Daniel Münster, Annette Meier-Behringer
Rz. 47
Der durch das Gesetz zur Änderung des Handelsgesetzbuchs neu eingefügte Abs. 5 regelt die Wiedereinsetzung in den vorherigen Stand im Ordnungsgeldverfahren. Hiernach ist demjenigen, der ohne Verschulden gehindert war, die Sechswochenfrist nach Abs. 4 einzuhalten, auf Antrag Wiedereinsetzung in den vorherigen Stand zu gewähren.
6.11.1 Verschulden
Rz. 48
Abweichend vom Verschulden als Voraussetzung der Festsetzung des Ordnungsgelds (Rz 18 ff.) – maßgeblicher Zeitpunkt ist hier die Jahresfrist zur Offenlegung nach § 325 HGB (Rz 18) – ist für das Verschulden im Wiedereinsetzungsverfahren auf den Ablauf der Sechswochenfrist abzustellen. Nur wenn den Beteiligten zu diesem Zeitpunkt kein Verschulden an der unterbliebenen Offenlegung trifft, ist Wiedereinsetzung in den vorherigen Stand zu gewähren.
Rz. 49
Der Begriff des Verschuldens wird im Gesetz nicht definiert. Aufgrund der bisher ergangen Rechtsprechung zum Verschuldensbegriff im Ordnungsgeldverfahren wird auch für die Wiedereinsetzung in den vorherigen Stand ein restriktiver Maßstab für fehlendes Verschulden angewandt werden.
Rz. 50
Eine unverschuldete Versäumnis der Sechswochenfrist liegt vor
- bei schwerer Erkrankung oder Tod des Alleingeschäftsführers,
- bei Verlust von Rechnungs- oder Buchführungsunterlagen infolge von Naturereignissen oder Bränden und
- in Fällen, in denen Dritte – wie ehemalige Geschäftsführer oder Vorstandsmitglieder – die in ihrem Besitz befindlichen Rechnungslegungsunterlagen nicht an die Ges. herausgeben und es so verhindern, dass Rechnungslegungsunterlagen erstellt oder offengelegt werden.
Rz. 51
Anders als bei der Ordnungsgeldfestsetzung muss sich der Beteiligte das Verschulden eines Vertreters nach § 335 Abs. 5 Satz 2 HGB zurechnen lassen. Eine wirksame Vertretung setzt dabei entweder gesetzliche Vertretungsmacht oder rechtsgeschäftlich erteilte Vollmacht voraus (§§ 164, 167 BGB). Das Verschulden einer Hilfsperson, z. B. eines Boten, kann dem Beteiligten dagegen nicht zugerechnet werden, soweit er seiner Auswahl- und Überwachungspflicht nachgekommen ist.
Rz. 52
Bei fehlerhafter oder fehlender Rechtsbehelfsbelehrung gilt die gesetzliche Vermutung des fehlenden Verschuldens (§ 335 Abs. 5 Satz 3 HGB).

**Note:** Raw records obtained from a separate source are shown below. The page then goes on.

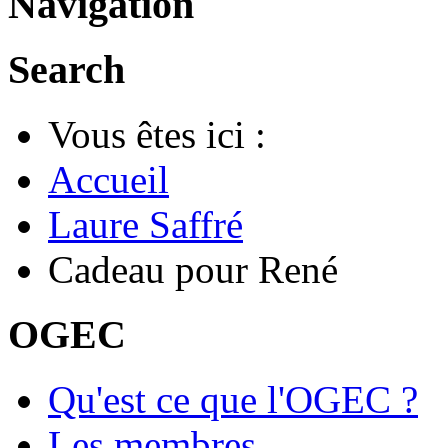
Navigation
Search
Vous êtes ici :
Accueil
Laure Saffré
Cadeau pour René
OGEC
Qu'est ce que l'OGEC ?
Les membres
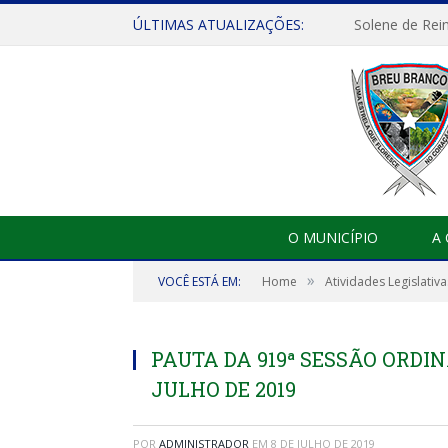
ÚLTIMAS ATUALIZAÇÕES:
Solene de Rei
O MUNICÍPIO
A
»
VOCÊ ESTÁ EM:
Home
Atividades Legislativa
PAUTA DA 919ª SESSÃO ORDIN
JULHO DE 2019
POR
ADMINISTRADOR
EM
8 DE JULHO DE 2019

6.11.2 Antrag, Antrags- und Handlungsfrist
Rz. 53
Der Antrag auf Wiedereinsetzung ist innerhalb von zwei Wochen nach Wegfall des Hindernisses schriftlich beim BfJ zu stellen.
Rz. 54
Die Glaubhaftmachung der Tatsachen zur Begründung der Wiedereinsetzung kann im Antrag oder auch noch im Verfahren über den Antrag erfolgen. Glaubhaftmachung bedeutet dabei ein herabgesetztes Beweismaß, so dass die Vermittlung der überwiegenden Wahrscheinlichkeit der behaupteten Tatsache ausreicht. Geeignetes Mittel ist hierbei die Versicherung an Eides statt (§ 31 FamFG).
Rz. 55
Innerhalb von sechs Wochen nach Wegfall des Hindernisses ist die versäumte Handlung nachzuholen; es ist also Einspruch einzulegen oder der gesetzlichen Verpflichtung zur Offenlegung nachzukommen.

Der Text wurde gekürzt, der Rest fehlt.